Retype the listing below word for word, from its first line through the line that contains "Transportfirma in Schleinikon".

__Data in this exercise__:
━━━

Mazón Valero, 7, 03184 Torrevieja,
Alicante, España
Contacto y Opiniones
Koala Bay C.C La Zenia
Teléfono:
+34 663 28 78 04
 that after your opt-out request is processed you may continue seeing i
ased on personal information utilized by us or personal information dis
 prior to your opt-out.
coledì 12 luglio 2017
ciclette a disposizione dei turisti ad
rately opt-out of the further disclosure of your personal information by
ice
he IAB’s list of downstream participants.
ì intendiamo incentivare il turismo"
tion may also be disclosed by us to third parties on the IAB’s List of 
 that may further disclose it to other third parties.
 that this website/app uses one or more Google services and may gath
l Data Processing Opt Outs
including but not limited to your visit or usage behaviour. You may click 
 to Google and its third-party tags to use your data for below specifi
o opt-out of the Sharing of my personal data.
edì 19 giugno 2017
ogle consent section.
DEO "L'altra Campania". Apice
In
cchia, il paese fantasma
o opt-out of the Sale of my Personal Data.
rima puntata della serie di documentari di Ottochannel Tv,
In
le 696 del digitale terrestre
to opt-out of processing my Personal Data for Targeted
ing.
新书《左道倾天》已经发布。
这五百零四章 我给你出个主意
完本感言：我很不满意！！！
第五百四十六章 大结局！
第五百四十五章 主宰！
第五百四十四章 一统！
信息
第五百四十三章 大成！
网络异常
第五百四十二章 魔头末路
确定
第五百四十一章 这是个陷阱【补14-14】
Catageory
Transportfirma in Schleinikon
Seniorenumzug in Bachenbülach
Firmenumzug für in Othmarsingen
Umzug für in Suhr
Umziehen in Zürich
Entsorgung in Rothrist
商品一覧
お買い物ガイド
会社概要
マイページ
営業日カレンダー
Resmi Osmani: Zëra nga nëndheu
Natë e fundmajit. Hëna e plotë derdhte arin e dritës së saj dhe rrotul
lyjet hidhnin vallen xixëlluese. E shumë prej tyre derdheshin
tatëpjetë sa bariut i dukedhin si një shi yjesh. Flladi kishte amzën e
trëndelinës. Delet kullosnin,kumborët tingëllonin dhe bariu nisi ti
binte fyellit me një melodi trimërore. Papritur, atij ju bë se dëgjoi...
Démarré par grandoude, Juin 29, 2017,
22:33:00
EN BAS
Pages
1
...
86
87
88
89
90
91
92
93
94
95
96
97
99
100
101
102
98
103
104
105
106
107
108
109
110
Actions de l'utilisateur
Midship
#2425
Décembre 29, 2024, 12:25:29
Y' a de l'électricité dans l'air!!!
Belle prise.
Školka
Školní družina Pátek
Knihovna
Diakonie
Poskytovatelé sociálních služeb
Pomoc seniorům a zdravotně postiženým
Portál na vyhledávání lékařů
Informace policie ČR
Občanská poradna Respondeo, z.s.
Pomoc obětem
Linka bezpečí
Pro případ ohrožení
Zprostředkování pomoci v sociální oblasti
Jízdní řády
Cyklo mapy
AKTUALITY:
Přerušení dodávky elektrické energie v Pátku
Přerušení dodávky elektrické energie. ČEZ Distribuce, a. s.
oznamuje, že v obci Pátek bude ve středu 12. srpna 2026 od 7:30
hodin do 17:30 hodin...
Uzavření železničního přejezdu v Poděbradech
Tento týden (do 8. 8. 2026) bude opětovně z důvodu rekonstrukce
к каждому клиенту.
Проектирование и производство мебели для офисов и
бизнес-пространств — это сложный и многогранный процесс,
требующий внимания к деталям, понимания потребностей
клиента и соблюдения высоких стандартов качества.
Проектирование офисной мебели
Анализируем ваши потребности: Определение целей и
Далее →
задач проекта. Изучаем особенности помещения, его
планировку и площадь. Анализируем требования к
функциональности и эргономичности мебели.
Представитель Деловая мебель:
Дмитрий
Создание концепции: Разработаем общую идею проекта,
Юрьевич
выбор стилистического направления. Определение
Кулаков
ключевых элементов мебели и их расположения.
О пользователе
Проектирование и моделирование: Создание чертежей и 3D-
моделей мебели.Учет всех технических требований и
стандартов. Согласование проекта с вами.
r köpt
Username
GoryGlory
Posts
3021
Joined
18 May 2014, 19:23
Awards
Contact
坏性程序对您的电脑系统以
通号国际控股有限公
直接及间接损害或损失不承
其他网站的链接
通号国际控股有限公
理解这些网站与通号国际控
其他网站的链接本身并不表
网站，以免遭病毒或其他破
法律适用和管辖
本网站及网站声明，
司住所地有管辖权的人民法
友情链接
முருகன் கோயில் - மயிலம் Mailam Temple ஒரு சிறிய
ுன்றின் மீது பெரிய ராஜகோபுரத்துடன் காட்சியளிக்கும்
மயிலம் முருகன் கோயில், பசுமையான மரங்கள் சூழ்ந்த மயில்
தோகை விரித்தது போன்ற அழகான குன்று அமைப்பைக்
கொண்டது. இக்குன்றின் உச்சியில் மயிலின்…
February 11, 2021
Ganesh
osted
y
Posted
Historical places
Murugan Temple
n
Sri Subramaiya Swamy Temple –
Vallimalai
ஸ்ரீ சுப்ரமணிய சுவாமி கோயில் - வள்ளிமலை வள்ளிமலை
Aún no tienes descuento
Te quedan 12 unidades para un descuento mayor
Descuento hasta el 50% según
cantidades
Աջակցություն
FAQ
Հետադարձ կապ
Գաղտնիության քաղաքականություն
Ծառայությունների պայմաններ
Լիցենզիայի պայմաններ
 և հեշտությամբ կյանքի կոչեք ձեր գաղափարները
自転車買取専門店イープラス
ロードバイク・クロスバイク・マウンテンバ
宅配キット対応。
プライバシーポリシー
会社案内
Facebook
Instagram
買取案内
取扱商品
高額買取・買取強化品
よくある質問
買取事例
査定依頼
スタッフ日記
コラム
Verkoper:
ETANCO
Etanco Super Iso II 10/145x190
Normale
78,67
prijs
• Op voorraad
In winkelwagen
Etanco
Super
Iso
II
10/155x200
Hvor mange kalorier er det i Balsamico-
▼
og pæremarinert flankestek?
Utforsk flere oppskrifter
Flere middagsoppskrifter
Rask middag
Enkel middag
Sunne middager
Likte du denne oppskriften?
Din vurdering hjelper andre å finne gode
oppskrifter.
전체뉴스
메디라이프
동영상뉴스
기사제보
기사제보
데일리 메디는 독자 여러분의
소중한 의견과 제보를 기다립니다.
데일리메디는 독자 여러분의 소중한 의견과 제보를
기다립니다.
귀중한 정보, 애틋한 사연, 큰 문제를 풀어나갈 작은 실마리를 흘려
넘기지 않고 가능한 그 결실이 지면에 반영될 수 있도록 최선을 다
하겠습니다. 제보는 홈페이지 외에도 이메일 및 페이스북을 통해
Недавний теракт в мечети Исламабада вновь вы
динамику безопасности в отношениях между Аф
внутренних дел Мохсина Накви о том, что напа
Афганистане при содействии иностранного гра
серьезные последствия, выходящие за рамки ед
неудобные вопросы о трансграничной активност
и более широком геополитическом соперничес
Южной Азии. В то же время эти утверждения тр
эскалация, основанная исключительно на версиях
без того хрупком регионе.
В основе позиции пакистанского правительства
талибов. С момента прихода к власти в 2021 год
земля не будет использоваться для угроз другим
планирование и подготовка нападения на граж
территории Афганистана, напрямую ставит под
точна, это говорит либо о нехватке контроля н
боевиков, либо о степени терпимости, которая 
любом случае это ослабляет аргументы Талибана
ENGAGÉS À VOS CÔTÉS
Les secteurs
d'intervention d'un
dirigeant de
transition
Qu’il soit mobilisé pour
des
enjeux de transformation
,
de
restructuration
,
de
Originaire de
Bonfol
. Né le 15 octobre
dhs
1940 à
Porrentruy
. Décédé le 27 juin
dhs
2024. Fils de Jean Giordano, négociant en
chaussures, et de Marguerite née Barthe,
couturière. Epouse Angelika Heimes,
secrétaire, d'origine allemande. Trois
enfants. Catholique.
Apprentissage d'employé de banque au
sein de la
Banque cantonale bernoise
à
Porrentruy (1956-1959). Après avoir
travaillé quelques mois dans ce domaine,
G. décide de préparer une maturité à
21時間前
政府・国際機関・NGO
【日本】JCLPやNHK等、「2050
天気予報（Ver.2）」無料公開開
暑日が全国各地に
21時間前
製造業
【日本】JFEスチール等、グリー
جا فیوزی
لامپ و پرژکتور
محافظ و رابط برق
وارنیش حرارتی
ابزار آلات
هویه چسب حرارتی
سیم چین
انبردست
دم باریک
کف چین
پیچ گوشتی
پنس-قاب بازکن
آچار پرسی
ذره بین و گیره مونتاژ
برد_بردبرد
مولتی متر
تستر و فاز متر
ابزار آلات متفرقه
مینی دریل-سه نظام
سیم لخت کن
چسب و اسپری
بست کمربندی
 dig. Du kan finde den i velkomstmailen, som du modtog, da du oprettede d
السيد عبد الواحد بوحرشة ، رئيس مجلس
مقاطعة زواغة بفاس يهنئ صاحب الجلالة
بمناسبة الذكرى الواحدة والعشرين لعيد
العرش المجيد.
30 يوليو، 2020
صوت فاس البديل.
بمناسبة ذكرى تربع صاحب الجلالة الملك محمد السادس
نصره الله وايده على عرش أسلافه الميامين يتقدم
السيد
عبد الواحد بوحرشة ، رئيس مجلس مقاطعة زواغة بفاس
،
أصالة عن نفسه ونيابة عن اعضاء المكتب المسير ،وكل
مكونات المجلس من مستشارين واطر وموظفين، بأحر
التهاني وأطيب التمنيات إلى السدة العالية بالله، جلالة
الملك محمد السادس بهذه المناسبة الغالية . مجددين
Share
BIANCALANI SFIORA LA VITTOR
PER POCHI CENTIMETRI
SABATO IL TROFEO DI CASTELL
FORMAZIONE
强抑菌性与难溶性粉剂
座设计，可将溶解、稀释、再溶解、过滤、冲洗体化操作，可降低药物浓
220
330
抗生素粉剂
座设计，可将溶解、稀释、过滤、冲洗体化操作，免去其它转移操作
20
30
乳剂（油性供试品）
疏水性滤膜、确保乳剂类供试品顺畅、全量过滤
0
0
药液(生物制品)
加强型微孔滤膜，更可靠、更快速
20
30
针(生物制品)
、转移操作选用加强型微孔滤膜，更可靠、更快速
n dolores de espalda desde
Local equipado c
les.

━━━

__Result of the exercise__:
Mazón Valero, 7, 03184 Torrevieja,
Alicante, España
Contacto y Opiniones
Koala Bay C.C La Zenia
Teléfono:
+34 663 28 78 04
 that after your opt-out request is processed you may continue seeing i
ased on personal information utilized by us or personal information dis
 prior to your opt-out.
coledì 12 luglio 2017
ciclette a disposizione dei turisti ad
rately opt-out of the further disclosure of your personal information by
ice
he IAB’s list of downstream participants.
ì intendiamo incentivare il turismo"
tion may also be disclosed by us to third parties on the IAB’s List of 
 that may further disclose it to other third parties.
 that this website/app uses one or more Google services and may gath
l Data Processing Opt Outs
including but not limited to your visit or usage behaviour. You may click 
 to Google and its third-party tags to use your data for below specifi
o opt-out of the Sharing of my personal data.
edì 19 giugno 2017
ogle consent section.
DEO "L'altra Campania". Apice
In
cchia, il paese fantasma
o opt-out of the Sale of my Personal Data.
rima puntata della serie di documentari di Ottochannel Tv,
In
le 696 del digitale terrestre
to opt-out of processing my Personal Data for Targeted
ing.
新书《左道倾天》已经发布。
这五百零四章 我给你出个主意
完本感言：我很不满意！！！
第五百四十六章 大结局！
第五百四十五章 主宰！
第五百四十四章 一统！
信息
第五百四十三章 大成！
网络异常
第五百四十二章 魔头末路
确定
第五百四十一章 这是个陷阱【补14-14】
Catageory
Transportfirma in Schleinikon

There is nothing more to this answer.